Question

A capacitor and a coil with resistance R are in series and connected to a 6 V AC source. By varying the frequency of the source, a maximum current of 600 mA is observed. If the same coil is now connected to a cell of emf 6 V and internal resistance of 2 ohms, the current through it will be:

• A. 0.6 A
• B. 0.5 A
• C. 1.0 A
• D. 2.0 A

Answer 1

The Correct Option is B

To solve the problem, we need to first analyze the given conditions and then apply the relevant formulas to find the current through the coil when connected with a cell. 
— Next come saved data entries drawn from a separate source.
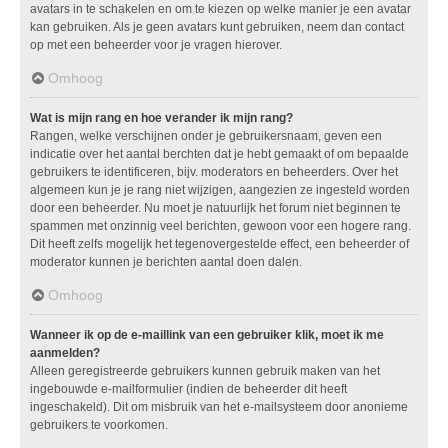
avatars in te schakelen en om te kiezen op welke manier je een avatar
kan gebruiken. Als je geen avatars kunt gebruiken, neem dan contact
op met een beheerder voor je vragen hierover.
Omhoog
Wat is mijn rang en hoe verander ik mijn rang?
Rangen, welke verschijnen onder je gebruikersnaam, geven een
indicatie over het aantal berchten dat je hebt gemaakt of om bepaalde
gebruikers te identificeren, bijv. moderators en beheerders. Over het
algemeen kun je je rang niet wijzigen, aangezien ze ingesteld worden
door een beheerder. Nu moet je natuurlijk het forum niet beginnen te
spammen met onzinnig veel berichten, gewoon voor een hogere rang.
Dit heeft zelfs mogelijk het tegenovergestelde effect, een beheerder of
moderator kunnen je berichten aantal doen dalen.
Omhoog
Wanneer ik op de e-maillink van een gebruiker klik, moet ik me
aanmelden?
Alleen geregistreerde gebruikers kunnen gebruik maken van het
ingebouwde e-mailformulier (indien de beheerder dit heeft
ingeschakeld). Dit om misbruik van het e-mailsysteem door anonieme
gebruikers te voorkomen.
Initially, when the capacitor and coil are in resonance with the AC source, the maximum current occurs at the resonant frequency where the reactance of the coil and capacitor cancel each other out. Thus at resonance, the impedance Z is purely resistive and equal to R.

At this condition:

\( V = I_{max} \cdot R \)

Given:

• \( V = 6 \, \text{V} \)
• \( I_{max} = 600 \, \text{mA} = 0.6 \, \text{A} \)

Using the formula:

\( 6 = 0.6 \cdot R \)

\( R = \frac{6}{0.6} = 10 \, \Omega \)

Now, when the same coil is connected to a cell of 6 V with internal resistance 2 ohms, the total resistance in the circuit is given by:

\( R_{total} = 10 \, \Omega + 2 \, \Omega = 12 \, \Omega \)

Applying Ohm's Law to find the current \( I \), we have:

\( I = \frac{V}{R_{total}} = \frac{6 \, \text{V}}{12 \, \Omega} = 0.5 \, \text{A} \)

Thus, the current through the coil when connected with the cell is 0.5 A.

Answer 2

Given AC circuit scenario:

Series RLC circuit with 6V AC source shows maximum current (I_max) = 600 mA at resonance.

Step 1: Determine coil resistance (R)

At resonance (maximum current): \[ I_{max} = \frac{V}{Z} = \frac{V}{R} \] \[ 0.6 = \frac{6}{R} \Rightarrow R = 10\ \Omega \]

Step 2: Analyze DC scenario

When connected to 6V DC source with internal resistance (r) = 2Ω: \[ I = \frac{V}{R + r} = \frac{6}{10 + 2} = 0.5\ \text{A} \]

Final answer: The current through the coil will be 0.5 A.